• Dataset records:
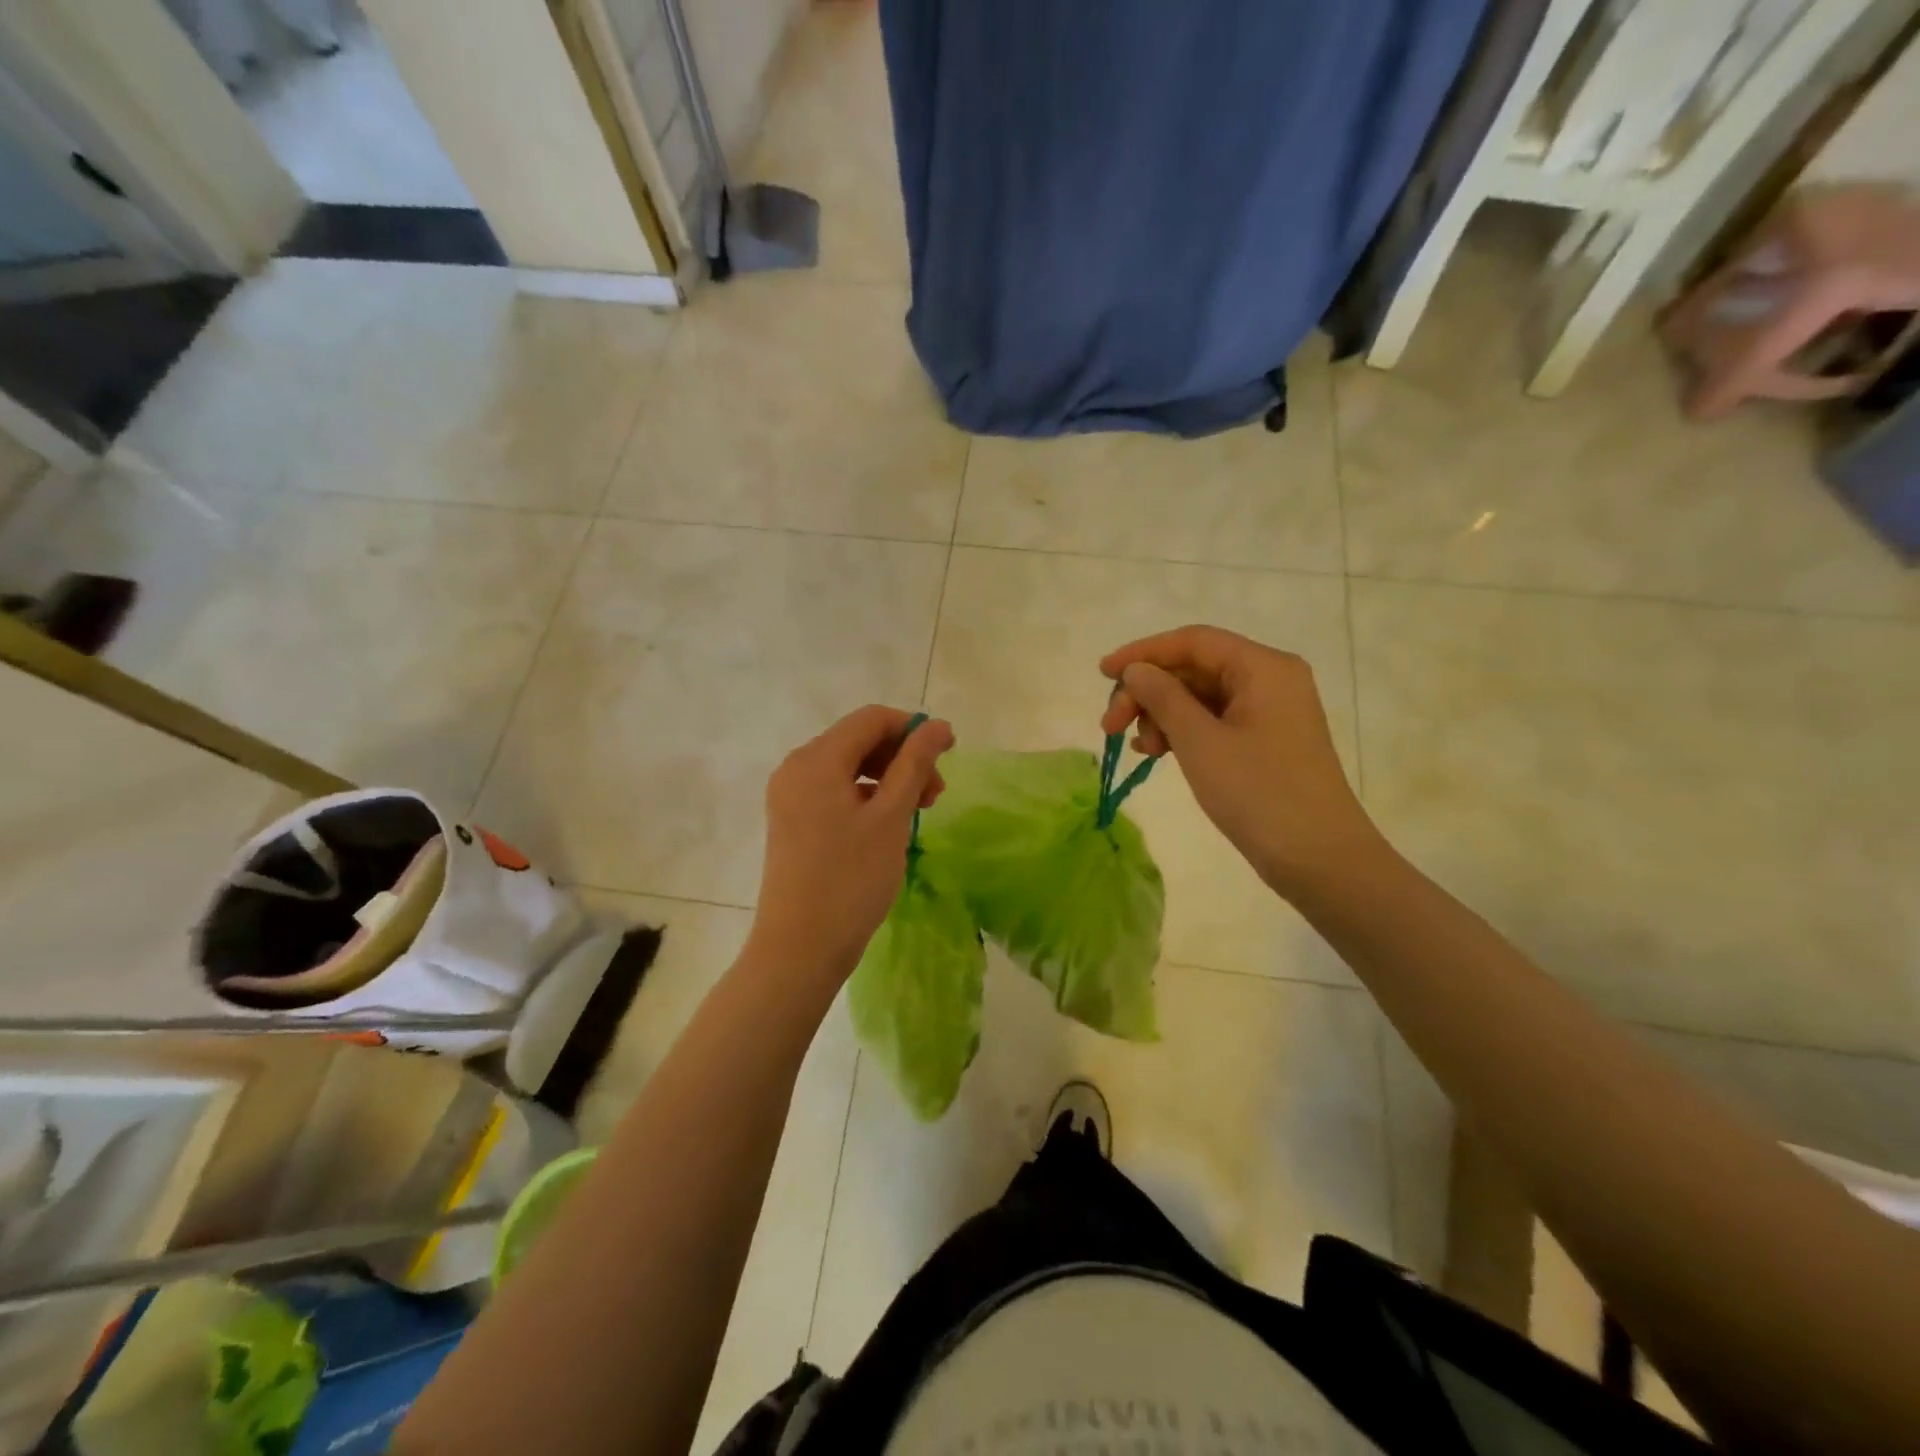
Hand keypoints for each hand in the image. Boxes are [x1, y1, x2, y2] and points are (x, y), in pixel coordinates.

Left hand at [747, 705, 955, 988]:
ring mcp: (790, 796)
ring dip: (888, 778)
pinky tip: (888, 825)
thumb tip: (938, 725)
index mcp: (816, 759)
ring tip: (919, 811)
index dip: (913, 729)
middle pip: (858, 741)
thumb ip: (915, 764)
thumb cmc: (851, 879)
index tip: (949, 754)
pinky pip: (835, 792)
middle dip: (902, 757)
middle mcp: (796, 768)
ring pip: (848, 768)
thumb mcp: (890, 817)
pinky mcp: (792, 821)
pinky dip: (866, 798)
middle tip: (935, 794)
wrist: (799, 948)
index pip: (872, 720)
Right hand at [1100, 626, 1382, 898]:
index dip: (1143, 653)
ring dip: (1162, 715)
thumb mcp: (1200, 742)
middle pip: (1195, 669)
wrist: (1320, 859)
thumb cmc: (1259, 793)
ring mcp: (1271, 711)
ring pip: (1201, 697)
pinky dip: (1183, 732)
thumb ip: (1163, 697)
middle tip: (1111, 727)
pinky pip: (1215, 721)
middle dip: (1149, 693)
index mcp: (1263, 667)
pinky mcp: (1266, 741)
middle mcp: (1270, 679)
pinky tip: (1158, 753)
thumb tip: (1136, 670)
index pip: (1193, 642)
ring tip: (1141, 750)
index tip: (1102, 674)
* * *
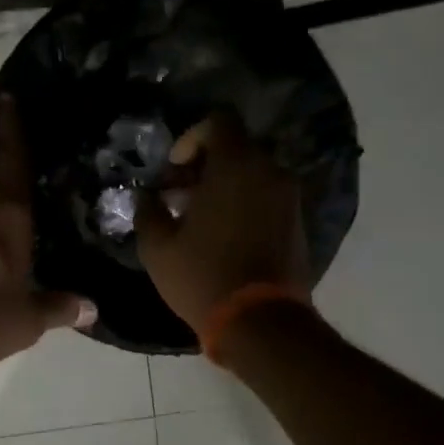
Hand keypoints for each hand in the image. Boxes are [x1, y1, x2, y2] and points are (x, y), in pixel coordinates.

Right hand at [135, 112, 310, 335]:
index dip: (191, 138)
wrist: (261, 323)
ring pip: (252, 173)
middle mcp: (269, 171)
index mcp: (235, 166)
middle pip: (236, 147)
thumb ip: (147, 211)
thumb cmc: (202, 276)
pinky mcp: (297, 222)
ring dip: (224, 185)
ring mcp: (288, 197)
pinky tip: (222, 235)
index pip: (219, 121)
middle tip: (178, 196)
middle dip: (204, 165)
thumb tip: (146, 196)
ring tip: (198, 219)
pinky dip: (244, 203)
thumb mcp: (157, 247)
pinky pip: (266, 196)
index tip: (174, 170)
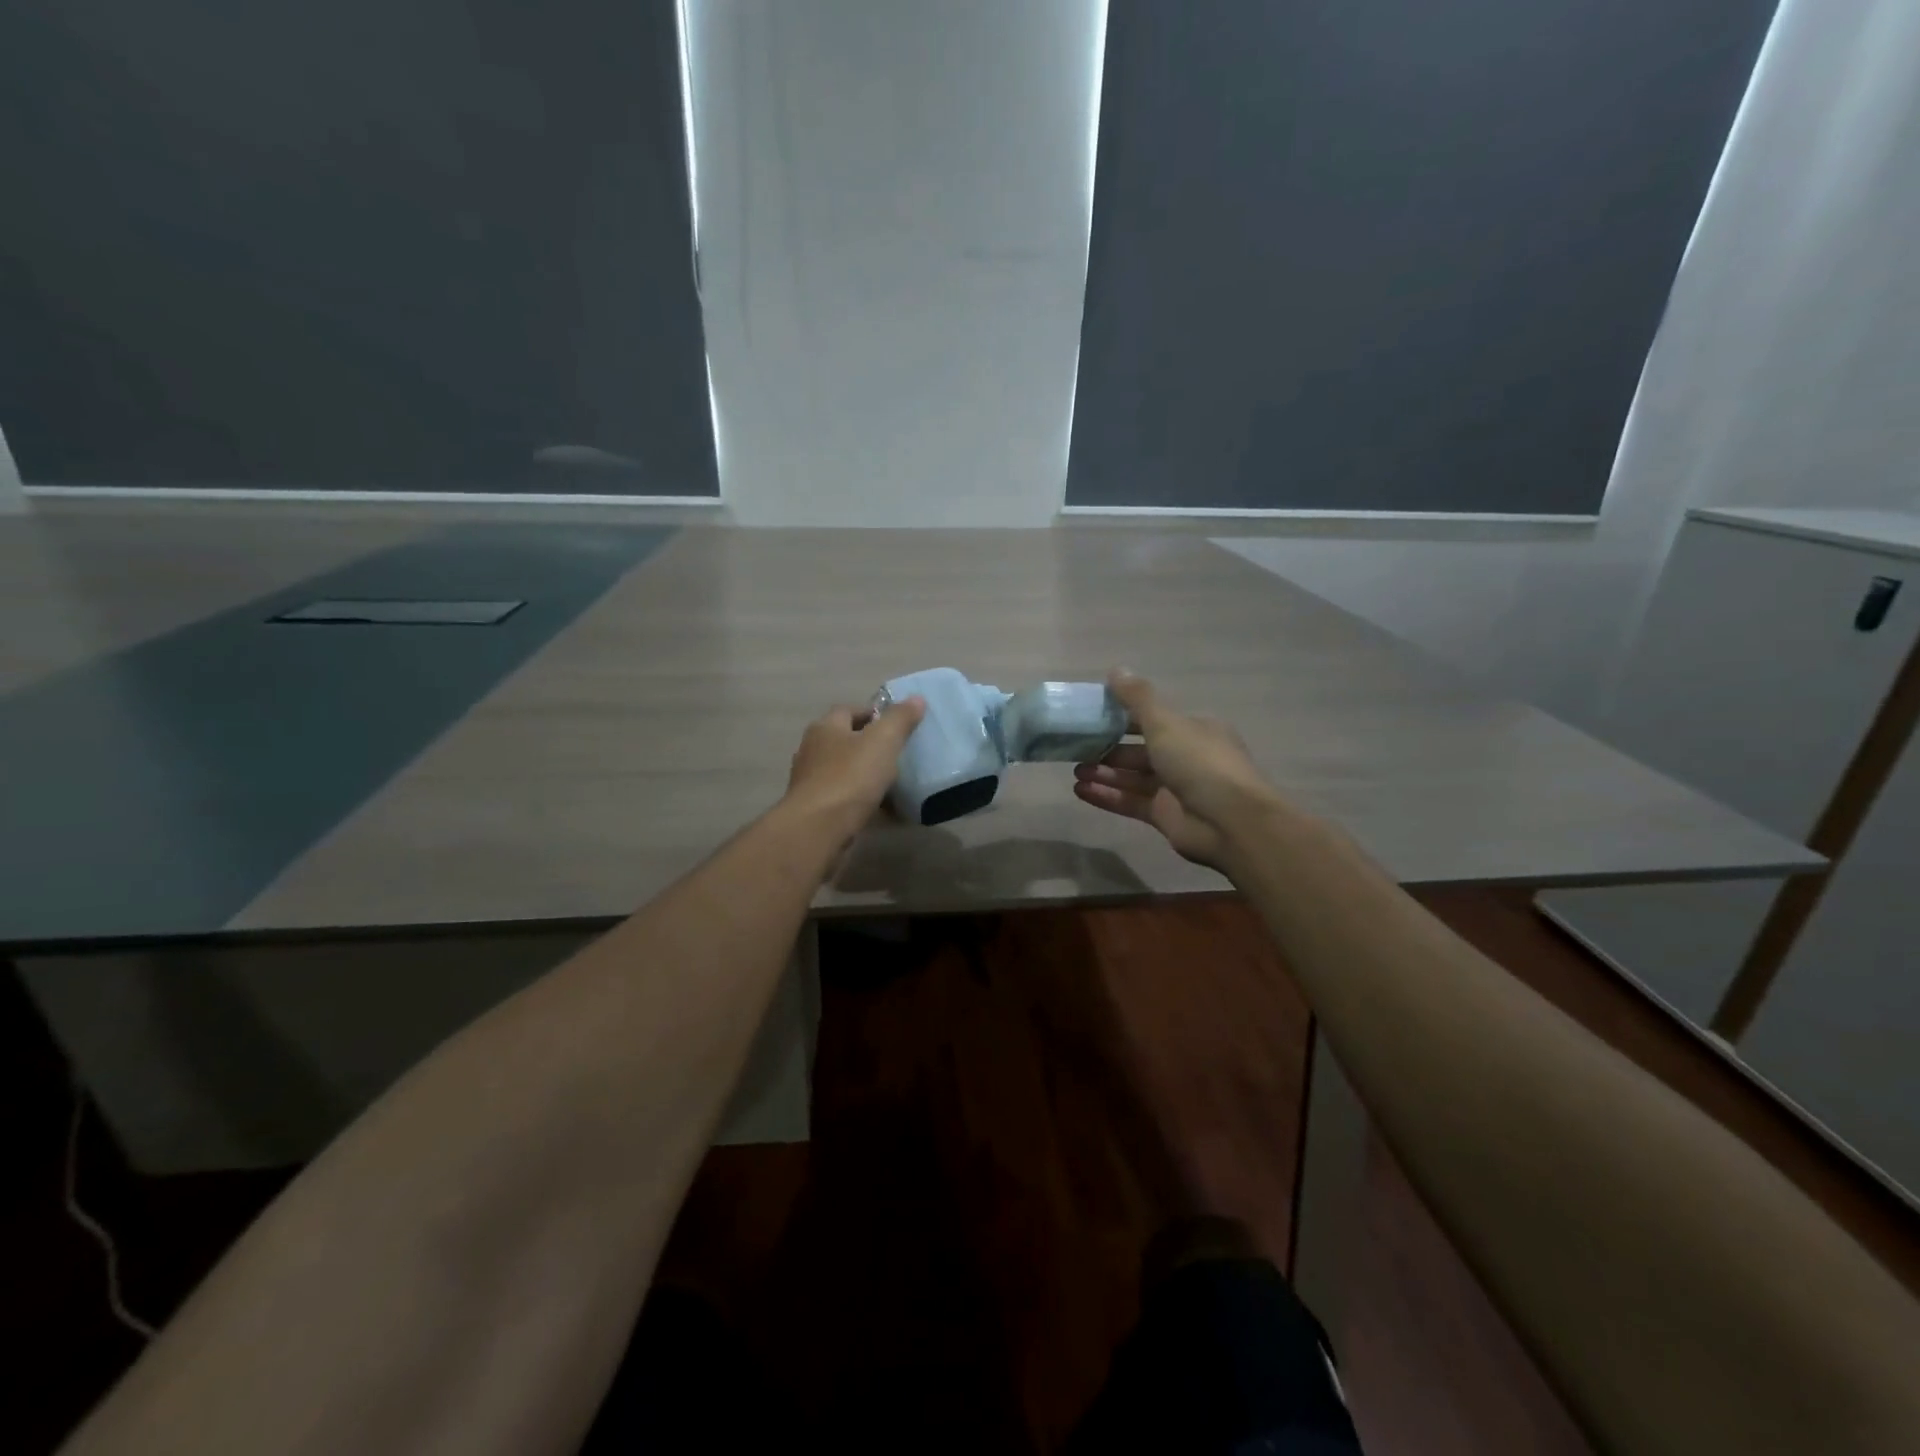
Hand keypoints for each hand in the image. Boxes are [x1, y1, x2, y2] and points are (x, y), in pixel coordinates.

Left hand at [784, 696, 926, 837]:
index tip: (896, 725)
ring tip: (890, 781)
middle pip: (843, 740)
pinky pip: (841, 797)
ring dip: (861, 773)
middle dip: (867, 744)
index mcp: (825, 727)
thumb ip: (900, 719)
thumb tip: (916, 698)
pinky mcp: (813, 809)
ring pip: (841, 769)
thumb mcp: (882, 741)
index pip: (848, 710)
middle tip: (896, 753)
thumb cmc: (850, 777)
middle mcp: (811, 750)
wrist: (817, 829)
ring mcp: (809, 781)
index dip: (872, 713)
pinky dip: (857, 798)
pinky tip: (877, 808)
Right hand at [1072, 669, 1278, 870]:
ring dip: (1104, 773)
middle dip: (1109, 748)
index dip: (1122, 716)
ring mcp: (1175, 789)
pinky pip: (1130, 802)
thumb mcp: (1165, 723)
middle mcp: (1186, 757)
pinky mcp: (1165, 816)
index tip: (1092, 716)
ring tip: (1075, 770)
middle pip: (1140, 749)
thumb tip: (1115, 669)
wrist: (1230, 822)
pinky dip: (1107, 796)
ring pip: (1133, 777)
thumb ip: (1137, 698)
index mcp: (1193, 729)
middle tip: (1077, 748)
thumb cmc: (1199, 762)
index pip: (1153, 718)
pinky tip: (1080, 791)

• What to work on:
Retype, exactly and in full, the lines above from the one containing "index mcp: (825, 727)" through the one containing "index tip: (1092, 716)".

• Output for this task:
index mcp: (825, 727)
thumb ip: (900, 719)
thumb tip: (916, 698)
pinky mcp: (813, 809)
ring pip: (841, 769)
thumb mcp: (882, 741)
index pip: (848, 710)
middle tip: (896, 753)
thumb cmc: (850, 777)
middle mcp: (811, 750)
wrist: (817, 829)
ring mcp: (809, 781)
index dip: (872, 713)
pinky dip: (857, 798)
pinky tip: (877, 808)
Right hand at [1072, 669, 1278, 870]:
ring dip: (1104, 773)
middle dip: (1109, 748)
index dip: (1122, 716)
ring mcp: (1175, 789)
pinky pip: (1130, 802)
thumb mcp: (1165, 723)
middle mcp: (1186, 757)
pinky mcp: (1165, 816)
index tip: (1092, 716)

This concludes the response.